Autism, or Pathologised Evolution? A pharmacogenomic and epigenetic re-evaluation of ancestry, biological diversity, phenotyping, and systemic harm.

Autism is widely classified as a neurodevelopmental disorder, yet accumulating evidence suggests it represents a modern diagnostic label applied to evolutionarily conserved, genomically divergent traits. This paper presents a cross-disciplinary research synthesis examining the biological foundations of autism through molecular genetics, neuroimmunology, mitochondrial medicine, pharmacogenomics, and systems biology. Studies were selected for relevance to structural and regulatory variation - including redox pathways, immune signalling, ion channels, fatty acid oxidation, and environmentally sensitive epigenetic mechanisms. The synthesis supports a two-stage model of divergence: Stage one reflects ancestrally inherited variation across redox, immune, metabolic, and neurophysiological domains, conferring differential responsivity to environmental input.
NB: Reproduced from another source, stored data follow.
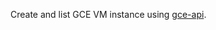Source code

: Create and list GCE VM instance using [gce-api](https://cloud.google.com/compute/docs/reference/latest/instances/insert). 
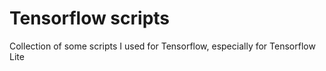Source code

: # Tensorflow scripts

Collection of some scripts I used for Tensorflow, especially for Tensorflow Lite
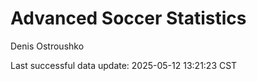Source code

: # Advanced Soccer Statistics
Denis Ostroushko

<!-- gfm -->

Last successful data update: 2025-05-12 13:21:23 CST
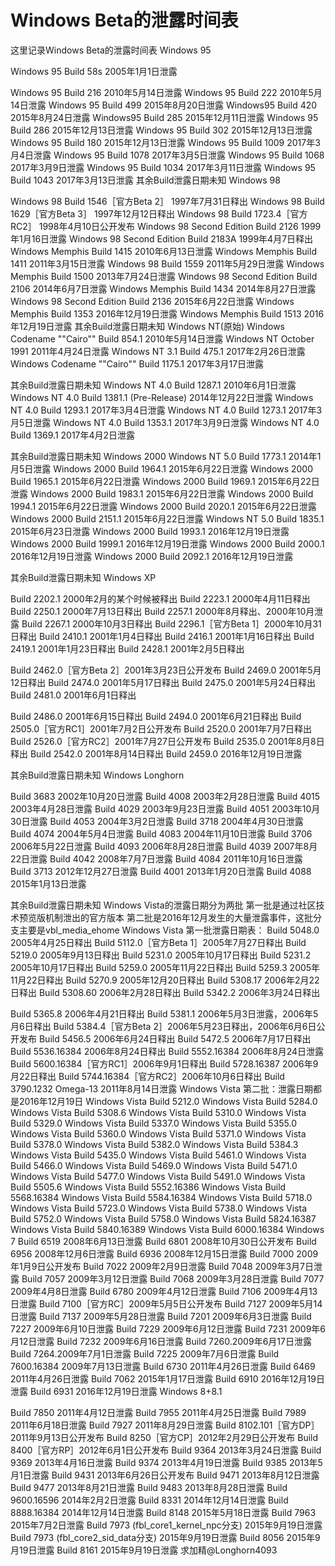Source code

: # Windows Beta的泄露时间表

这里记录Windows Beta的泄露时间表 Windows 95

Windows 95 Build 58s 2005年1月1日泄露

Windows 95 Build 216 2010年5月14日泄露 Windows 95 Build 222 2010年5月14日泄露 Windows 95 Build 499 2015年8月20日泄露 Windows95 Build 420 2015年8月24日泄露 Windows95 Build 285 2015年12月11日泄露 Windows 95 Build 286 2015年12月13日泄露 Windows 95 Build 302 2015年12月13日泄露 Windows 95 Build 180 2015年12月13日泄露 Windows 95 Build 1009 2017年3月4日泄露 Windows 95 Build 1078 2017年3月5日泄露 Windows 95 Build 1068 2017年3月9日泄露 Windows 95 Build 1034 2017年3月11日泄露 Windows 95 Build 1043 2017年3月13日泄露 其余Build泄露日期未知 Windows 98

Windows 98 Build 1546［官方Beta 2］ 1997年7月31日释出 Windows 98 Build 1629［官方Beta 3］ 1997年12月12日释出 Windows 98 Build 1723.4［官方RC2］ 1998年4月10日公开发布 Windows 98 Second Edition Build 2126 1999年1月16日泄露 Windows 98 Second Edition Build 2183A 1999年4月7日释出 Windows Memphis Build 1415 2010年6月13日泄露 Windows Memphis Build 1411 2011年3月15日泄露 Windows 98 Build 1559 2011年5月29日泄露 Windows Memphis Build 1500 2013年7月24日泄露 Windows 98 Second Edition Build 2106 2014年6月7日泄露 Windows Memphis Build 1434 2014年8月27日泄露 Windows 98 Second Edition Build 2136 2015年6月22日泄露 Windows Memphis Build 1353 2016年12月19日泄露 Windows Memphis Build 1513 2016年12月19日泄露 其余Build泄露日期未知 Windows NT\(原始\) Windows Codename ""Cairo"" Build 854.1 2010年5月14日泄露 Windows NT October 1991 2011年4月24日泄露 Windows NT 3.1 Build 475.1 2017年2月26日泄露 Windows Codename ""Cairo"" Build 1175.1 2017年3月17日泄露

其余Build泄露日期未知 Windows NT 4.0 Build 1287.1 2010年6月1日泄露 Windows NT 4.0 Build 1381.1 \(Pre-Release\) 2014年12月22日泄露 Windows NT 4.0 Build 1293.1 2017年3月4日泄露 Windows NT 4.0 Build 1273.1 2017年3月5日泄露 Windows NT 4.0 Build 1353.1 2017年3月9日泄露 Windows NT 4.0 Build 1369.1 2017年4月2日泄露

其余Build泄露日期未知 Windows 2000 Windows NT 5.0 Build 1773.1 2014年1月5日泄露 Windows 2000 Build 1964.1 2015年6月22日泄露 Windows 2000 Build 1965.1 2015年6月22日泄露 Windows 2000 Build 1969.1 2015年6月22日泄露 Windows 2000 Build 1983.1 2015年6月22日泄露 Windows 2000 Build 1994.1 2015年6月22日泄露 Windows 2000 Build 2020.1 2015年6月22日泄露 Windows 2000 Build 2151.1 2015年6月22日泄露 Windows NT 5.0 Build 1835.1 2015年6月23日泄露 Windows 2000 Build 1993.1 2016年12月19日泄露 Windows 2000 Build 1999.1 2016年12月19日泄露 Windows 2000 Build 2000.1 2016年12月19日泄露 Windows 2000 Build 2092.1 2016年12月19日泄露

其余Build泄露日期未知 Windows XP

Build 2202.1 2000年2月的某个时候被释出 Build 2223.1 2000年4月11日释出 Build 2250.1 2000年7月13日释出 Build 2257.1 2000年8月释出、2000年10月泄露 Build 2267.1 2000年10月3日释出 Build 2296.1［官方Beta 1］2000年10月31日释出 Build 2410.1 2001年1月4日释出 Build 2416.1 2001年1月16日释出 Build 2419.1 2001年1月23日释出 Build 2428.1 2001年2月5日释出

Build 2462.0［官方Beta 2］2001年3月23日公开发布 Build 2469.0 2001年5月12日释出 Build 2474.0 2001年5月17日释出 Build 2475.0 2001年5月24日释出 Build 2481.0 2001年6月1日释出

Build 2486.0 2001年6月15日释出 Build 2494.0 2001年6月21日释出 Build 2505.0［官方RC1］2001年7月2日公开发布 Build 2520.0 2001年7月7日释出 Build 2526.0［官方RC2］2001年7月27日公开发布 Build 2535.0 2001年8月8日释出 Build 2542.0 2001年8月14日释出 Build 2459.0 2016年12月19日泄露

其余Build泄露日期未知 Windows Longhorn

Build 3683 2002年10月20日泄露 Build 4008 2003年2月28日泄露 Build 4015 2003年4月28日泄露 Build 4029 2003年9月23日泄露 Build 4051 2003年10月30日泄露 Build 4053 2004年3月2日泄露 Build 3718 2004年4月30日泄露 Build 4074 2004年5月4日泄露 Build 4083 2004年11月10日泄露 Build 3706 2006年5月22日泄露 Build 4093 2006年8月28日泄露 Build 4039 2007年8月22日泄露 Build 4042 2008年7月7日泄露 Build 4084 2011年10月16日泄露 Build 3713 2012年12月27日泄露 Build 4001 2013年1月20日泄露 Build 4088 2015年1月13日泄露

其余Build泄露日期未知 Windows Vista的泄露日期分为两批 第一批是通过社区技术预览版机制泄出的官方版本 第二批是2016年12月发生的大量泄露事件，这批分支主要是vbl\_media\_ehome Windows Vista 第一批泄露日期表： Build 5048.0 2005年4月25日释出 Build 5112.0［官方Beta 1］2005年7月27日释出 Build 5219.0 2005年9月13日释出 Build 5231.0 2005年10月17日释出 Build 5231.2 2005年10月17日释出 Build 5259.0 2005年11月22日释出 Build 5259.3 2005年11月22日释出 Build 5270.9 2005年12月20日释出 Build 5308.17 2006年2月22日释出 Build 5308.60 2006年2月28日释出 Build 5342.2 2006年3月24日释出

Build 5365.8 2006年4月21日释出 Build 5381.1 2006年5月3日泄露，2006年5月6日释出 Build 5384.4［官方Beta 2］2006年5月23日释出，2006年6月6日公开发布 Build 5456.5 2006年6月24日释出 Build 5472.5 2006年7月17日释出 Build 5536.16384 2006年8月24日释出 Build 5552.16384 2006年8月24日泄露 Build 5600.16384［官方RC1］2006年9月1日释出 Build 5728.16387 2006年9月22日释出 Build 5744.16384［官方RC2］2006年10月6日释出 Build 3790.1232 Omega-13 2011年8月14日泄露 Windows Vista 第二批：泄露日期都是2016年12月19日 Windows Vista Build 5212.0 Windows Vista Build 5284.0 Windows Vista Build 5308.6 Windows Vista Build 5310.0 Windows Vista Build 5329.0 Windows Vista Build 5337.0 Windows Vista Build 5355.0 Windows Vista Build 5360.0 Windows Vista Build 5371.0 Windows Vista Build 5378.0 Windows Vista Build 5382.0 Windows Vista Build 5384.3 Windows Vista Build 5435.0 Windows Vista Build 5461.0 Windows Vista Build 5466.0 Windows Vista Build 5469.0 Windows Vista Build 5471.0 Windows Vista Build 5477.0 Windows Vista Build 5491.0 Windows Vista Build 5505.6 Windows Vista Build 5552.16386 Windows Vista Build 5568.16384 Windows Vista Build 5584.16384 Windows Vista Build 5718.0 Windows Vista Build 5723.0 Windows Vista Build 5738.0 Windows Vista Build 5752.0 Windows Vista Build 5758.0 Windows Vista Build 5824.16387 Windows Vista Build 5840.16389 Windows Vista Build 6000.16384 Windows 7 Build 6519 2008年6月13日泄露 Build 6801 2008年10月30日公开发布 Build 6956 2008年12月6日泄露 Build 6936 2008年12月15日泄露 Build 7000 2009年1月9日公开发布 Build 7022 2009年2月9日泄露 Build 7048 2009年3月7日泄露 Build 7057 2009年3月12日泄露 Build 7068 2009年3月28日泄露 Build 7077 2009年4月8日泄露 Build 6780 2009年4月12日泄露 Build 7106 2009年4月13日泄露 Build 7100［官方RC］2009年5月5日公开发布 Build 7127 2009年5月14日泄露 Build 7137 2009年5月28日泄露 Build 7201 2009年6月3日泄露 Build 7227 2009年6月10日泄露 Build 7229 2009年6月12日泄露 Build 7231 2009年6月12日泄露 Build 7232 2009年6月16日泄露 Build 7260.2009年6月17日泄露 Build 7264.2009年7月1日泄露 Build 7225 2009年7月6日泄露 Build 7600.16384 2009年7月13日泄露 Build 6730 2011年4月26日泄露 Build 6469 2011年4月26日泄露 Build 7062 2015年1月17日泄露 Build 6910 2016年12月19日泄露 Build 6931 2016年12月19日泄露 Windows 8+8.1

Build 7850 2011年4月12日泄露 Build 7955 2011年4月25日泄露 Build 7989 2011年6月18日泄露 Build 7927 2011年8月29日泄露 Build 8102.101［官方DP］2011年9月13日公开发布 Build 8250［官方CP］2012年2月29日公开发布 Build 8400［官方RP］2012年6月1日公开发布 Build 9364 2013年3月24日泄露 Build 9369 2013年4月16日泄露 Build 9374 2013年4月19日泄露 Build 9385 2013年5月1日泄露 Build 9431 2013年6月26日公开发布 Build 9471 2013年8月12日泄露 Build 9477 2013年8月21日泄露 Build 9483 2013年8月28日泄露 Build 9600.16596 2014年2月2日泄露 Build 8331 2014年12月14日泄露 Build 8888.16384 2014年12月14日泄露 Build 8148 2015年5月18日泄露 Build 7963 2015年7月2日泄露 Build 7973 \(fbl\_core1\_kernel\_npc分支\) 2015年9月19日泄露 Build 7973 \(fbl\_core2\_sid\_data分支\) 2015年9月19日泄露 Build 8056 2015年9月19日泄露 Build 8161 2015年9月19日泄露 求加精@Longhorn4093

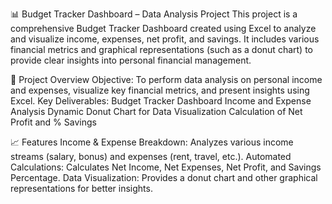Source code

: 📊 Budget Tracker Dashboard – Data Analysis Project
This project is a comprehensive Budget Tracker Dashboard created using Excel to analyze and visualize income, expenses, net profit, and savings. It includes various financial metrics and graphical representations (such as a donut chart) to provide clear insights into personal financial management.

📌 Project Overview
Objective: To perform data analysis on personal income and expenses, visualize key financial metrics, and present insights using Excel.
Key Deliverables:
Budget Tracker Dashboard
Income and Expense Analysis
Dynamic Donut Chart for Data Visualization
Calculation of Net Profit and % Savings

📈 Features
Income & Expense Breakdown: Analyzes various income streams (salary, bonus) and expenses (rent, travel, etc.).
Automated Calculations: Calculates Net Income, Net Expenses, Net Profit, and Savings Percentage.
Data Visualization: Provides a donut chart and other graphical representations for better insights.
Stage two involves cumulative toxic or inflammatory stress during sensitive developmental windows, resulting in epigenetic disruption, mitochondrial collapse, and phenotypic regression in susceptible individuals. This model distinguishes stable genomic traits from acquired harm and highlights the risk of conflating systemically induced preventable injury with intrinsic identity. Findings demonstrate that what is currently pathologised as autism often reflects adaptive human variation rendered incompatible by industrial exposures and systemic neglect. In this context, autism emerges not as disorder, but as the disrupted expression of distinct biological architectures purposefully shaped by ancestral environments. A revised framework is proposed in which phenotype is recognised as the emergent interface between inherited genomic configuration and environmental compatibility, requiring system-level accountability in both classification and intervention.